# TRY IT
Copy the text from every row below word for word, keeping each line as it appears, and leave the pictures out of your answer.

# Page-level text extractions

....

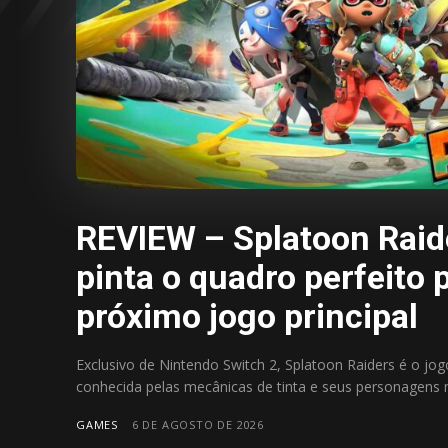
REVIEW – Splatoon Raide
pinta o quadro perfeito 
próximo jogo principal
Exclusivo de Nintendo Switch 2, Splatoon Raiders é o jogo
conhecida pelas mecânicas de tinta e seus personagens 
GAMES
6 DE AGOSTO DE 2026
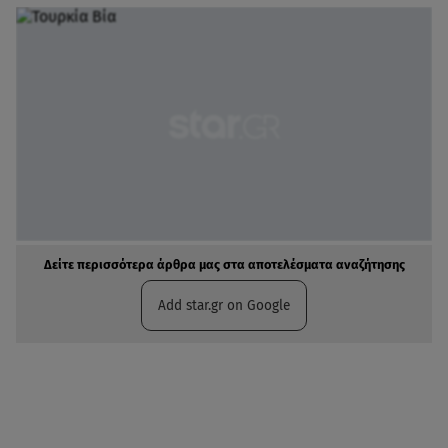
Δείτε περισσότερα άρθρα μας στα αποτελέσματα αναζήτησης
Add star.gr on Google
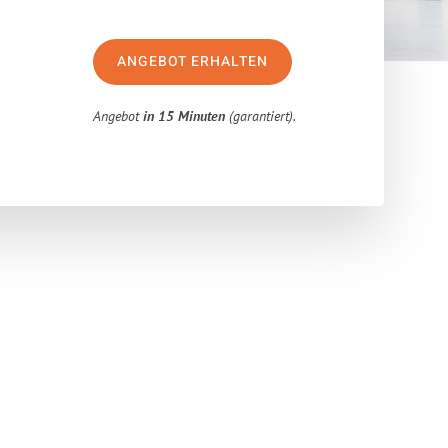
ANGEBOT ERHALTEN
Angebot
in 15 Minuten
(garantiert).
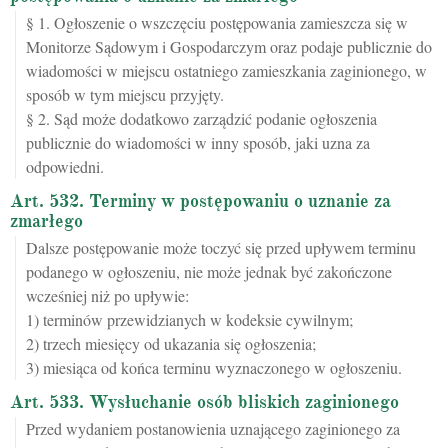
§ 1. Ogłoszenie o wszczęciu postępowania zamieszcza się w
Monitorze Sądowym i Gospodarczym oraz podaje publicznie do
wiadomości w miejscu ostatniego zamieszkania zaginionego, w
sposób w tym miejscu przyjęty.
§ 2. Sąd może dodatkowo zarządzić podanie ogłoszenia
publicznie do wiadomości w inny sposób, jaki uzna za
odpowiedni.
Art. 532. Terminy w postępowaniu o uznanie za
zmarłego
Dalsze postępowanie może toczyć się przed upływem terminu
podanego w ogłoszeniu, nie może jednak być zakończone
wcześniej niż po upływie:
1) terminów przewidzianych w kodeksie cywilnym;
2) trzech miesięcy od ukazania się ogłoszenia;
3) miesiąca od końca terminu wyznaczonego w ogłoszeniu.
Art. 533. Wysłuchanie osób bliskich zaginionego
Przed wydaniem postanowienia uznającego zaginionego za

....

# RESPONSE AREA
REVIEW – Splatoon Raide
pinta o quadro perfeito 
próximo jogo principal
Exclusivo de Nintendo Switch 2, Splatoon Raiders é o jogo
conhecida pelas mecânicas de tinta e seus personagens 
GAMES
6 DE AGOSTO DE 2026
Δείτε περισσότερα άρθρα μας στα αποτελέσματα αναζήτησης
Add star.gr on Google
ANGEBOT ERHALTEN
Angebot
in 15 Minuten
(garantiert).
§ 1. Ogłoszenie o wszczęciu postępowania zamieszcza się w
Monitorze Sądowym i Gospodarczym oraz podaje publicznie do
wiadomości w miejscu ostatniego zamieszkania zaginionego, w
sposób w tym miejscu przyjęty.
§ 2. Sąd może dodatkowo zarządzić podanie ogłoszenia
publicznie do wiadomości w inny sposób, jaki uzna za
odpowiedni.
Art. 532. Terminy w postępowaniu o uznanie za
zmarłego
Dalsze postępowanie może toczyć się przed upływem terminu
podanego w ogłoszeniu, nie może jednak być zakończone
wcześniej niż po upływie:
1) terminów przewidzianych w kodeksie cywilnym;
2) trzech miesięcy od ukazania się ogłoszenia;
3) miesiąca od końca terminu wyznaczonego w ogłoszeniu.
Art. 533. Wysłuchanie osób bliskich zaginionego
Przed wydaniem postanowienia uznającego zaginionego za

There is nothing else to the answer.